Tuesday, July 01, 2014

Requiem

When we first moved into our house, there were a number of pre-teen boys who had been using what had just become our backyard as their personal playground. Having a new family inhabiting the house didn't slow them down much. They felt that the grass and the fruit on the trees were pretty much theirs since it had been for as long as they could remember. Which wasn't very long. This meant that I had to spend a certain amount of time each week discouraging young men out of our apple tree. Not their apple tree. My apple tree. The apple tree that was going to bear enough fruit to make a pie and maybe some apple sauce, and when we were done with that, we might just share with the kids in the neighborhood. First, we had to get some of those apples past the nasty sour green stage which our neighbor boys seemed to favor. Or maybe they were simply trying to get to them first.

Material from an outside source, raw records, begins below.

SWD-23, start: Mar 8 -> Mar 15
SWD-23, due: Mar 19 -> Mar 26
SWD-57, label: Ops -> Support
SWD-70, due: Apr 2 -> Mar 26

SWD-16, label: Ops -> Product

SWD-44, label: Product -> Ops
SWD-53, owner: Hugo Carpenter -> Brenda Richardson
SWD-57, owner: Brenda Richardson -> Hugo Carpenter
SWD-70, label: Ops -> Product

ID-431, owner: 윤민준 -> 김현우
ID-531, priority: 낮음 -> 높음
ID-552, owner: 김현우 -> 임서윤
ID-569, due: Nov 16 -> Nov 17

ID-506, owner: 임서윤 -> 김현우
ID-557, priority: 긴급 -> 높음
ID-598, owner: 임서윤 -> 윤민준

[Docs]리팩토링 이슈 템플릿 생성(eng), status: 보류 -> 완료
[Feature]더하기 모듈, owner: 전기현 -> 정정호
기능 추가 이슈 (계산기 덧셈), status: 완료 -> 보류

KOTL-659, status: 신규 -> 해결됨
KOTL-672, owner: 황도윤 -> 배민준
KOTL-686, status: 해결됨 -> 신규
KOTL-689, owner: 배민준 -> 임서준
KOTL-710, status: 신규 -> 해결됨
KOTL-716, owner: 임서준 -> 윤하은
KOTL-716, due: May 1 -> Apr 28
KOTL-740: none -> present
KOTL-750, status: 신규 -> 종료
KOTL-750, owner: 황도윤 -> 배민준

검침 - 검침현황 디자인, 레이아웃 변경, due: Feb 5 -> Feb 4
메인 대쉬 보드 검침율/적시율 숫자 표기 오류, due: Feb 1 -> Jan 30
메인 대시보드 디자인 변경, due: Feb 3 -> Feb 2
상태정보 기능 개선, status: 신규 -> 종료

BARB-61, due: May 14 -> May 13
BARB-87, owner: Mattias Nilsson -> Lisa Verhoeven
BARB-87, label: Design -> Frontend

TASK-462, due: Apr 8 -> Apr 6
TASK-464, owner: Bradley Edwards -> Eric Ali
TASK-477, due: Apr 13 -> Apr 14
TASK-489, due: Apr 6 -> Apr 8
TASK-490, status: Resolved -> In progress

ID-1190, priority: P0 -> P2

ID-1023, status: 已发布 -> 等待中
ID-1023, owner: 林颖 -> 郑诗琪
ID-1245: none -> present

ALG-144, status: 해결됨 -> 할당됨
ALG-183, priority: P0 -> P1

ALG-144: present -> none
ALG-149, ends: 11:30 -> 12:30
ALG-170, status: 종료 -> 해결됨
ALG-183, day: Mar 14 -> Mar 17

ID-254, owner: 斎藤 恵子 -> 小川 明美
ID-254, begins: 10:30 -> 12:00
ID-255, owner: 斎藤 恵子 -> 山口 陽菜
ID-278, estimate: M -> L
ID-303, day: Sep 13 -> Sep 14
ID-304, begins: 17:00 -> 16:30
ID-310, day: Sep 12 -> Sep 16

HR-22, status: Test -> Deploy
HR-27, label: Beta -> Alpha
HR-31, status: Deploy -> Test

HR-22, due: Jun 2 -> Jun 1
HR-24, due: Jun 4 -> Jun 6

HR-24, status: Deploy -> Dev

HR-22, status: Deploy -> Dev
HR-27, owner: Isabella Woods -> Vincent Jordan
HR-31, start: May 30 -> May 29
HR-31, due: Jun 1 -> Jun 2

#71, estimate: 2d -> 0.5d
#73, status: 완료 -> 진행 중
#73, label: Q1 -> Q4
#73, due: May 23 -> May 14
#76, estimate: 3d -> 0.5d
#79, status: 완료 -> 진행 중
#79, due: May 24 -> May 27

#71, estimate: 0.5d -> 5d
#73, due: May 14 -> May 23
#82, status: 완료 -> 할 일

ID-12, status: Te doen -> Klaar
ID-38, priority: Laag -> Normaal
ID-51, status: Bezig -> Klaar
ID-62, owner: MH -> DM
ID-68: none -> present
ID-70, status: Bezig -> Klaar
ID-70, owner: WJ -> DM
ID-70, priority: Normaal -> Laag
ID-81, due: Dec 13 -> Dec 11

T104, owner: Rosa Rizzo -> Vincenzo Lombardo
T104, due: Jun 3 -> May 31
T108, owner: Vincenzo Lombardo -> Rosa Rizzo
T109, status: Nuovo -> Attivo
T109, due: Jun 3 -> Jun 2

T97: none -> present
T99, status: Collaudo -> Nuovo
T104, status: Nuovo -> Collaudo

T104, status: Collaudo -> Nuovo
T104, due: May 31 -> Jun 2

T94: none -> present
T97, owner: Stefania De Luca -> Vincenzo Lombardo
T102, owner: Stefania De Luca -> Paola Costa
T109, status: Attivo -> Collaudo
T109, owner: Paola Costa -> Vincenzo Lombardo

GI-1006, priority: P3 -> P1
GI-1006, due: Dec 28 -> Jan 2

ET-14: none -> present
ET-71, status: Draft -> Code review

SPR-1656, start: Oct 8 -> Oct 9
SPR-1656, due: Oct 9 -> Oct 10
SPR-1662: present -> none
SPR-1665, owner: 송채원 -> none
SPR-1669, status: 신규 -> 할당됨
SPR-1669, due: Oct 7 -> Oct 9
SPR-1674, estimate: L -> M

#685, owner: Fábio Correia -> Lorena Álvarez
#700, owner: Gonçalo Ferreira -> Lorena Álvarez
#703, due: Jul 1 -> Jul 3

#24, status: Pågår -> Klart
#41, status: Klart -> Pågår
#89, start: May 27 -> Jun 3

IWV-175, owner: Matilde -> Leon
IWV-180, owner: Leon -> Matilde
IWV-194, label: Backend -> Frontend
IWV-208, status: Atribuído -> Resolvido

That's why one night, I hid in the darkness next to our garage and waited for three of them to come skittering over the fence, whispering and poking one another. I waited for them to start to climb into the tree before I stepped out of the shadows.
"Hey," I blurted, forgetting the "get out of my yard" part of my authoritative exclamation.
The boys scattered. Two of them hopped the fence on the opposite side of the yard, being fleet of foot. The slowest of the three was still making his way out of the tree when I caught up to him. "What do you think you're doing?" I asked in the most rhetorical fashion possible.
He was there to grab some apples, just like he had been doing for however many summers prior, only now there was some goof grabbing him by the arm and asking him stupid questions.
I recognized him and marched him out the front gate and around to the apartment where he and his father lived just next door. I was mumbling something about disapproval and how he should know better and what would his father say when the door opened and his father said, "Yes?"
I explained that his son had been sneaking into our yard with his friends under cover of darkness and had been prepared to make off with as many of those not so mature apples as they could carry.
"Well," said the father, "What shall we do about this?" He was asking me as much as he was asking his son. I had been a parent only about as long as I had been his neighbor, so I didn't have any startlingly good ideas.
"Maybe next time, if you want apples from our tree, you could ask." And in that moment, the situation diffused and I was no longer on the edge of a confrontation. I was coming to an understanding. We were all in this together. There would be more seasons, and more apples, and we needed a way to understand one another. Eventually, we made a deal where the neighborhood kids could have their fill of the yellow plums from the front yard, but we kept the apples, apricots and red plums from the back yard to ourselves. That deal served us well for quite a while, until the neighborhood kids grew up and moved away. Now we have to give our surplus to community organizations who don't throw nearly as many at each other as the kids used to.
This past weekend, I awoke to the sight of our apple tree flopped back on top of itself. It had become top heavy with the new crop, and years of haphazard pruning had left it susceptible to snapping under the strain. That's just what happened. In the end, it wasn't the neighborhood kids who destroyed our tree, it was us. We had stopped paying attention to it, just like the kids did once we moved in. My wife tried to salvage as much as she could from the splintered wreck, but the center of our yard is now home to a snag, not a tree. I'll miss it. And the apples. And those late night raids.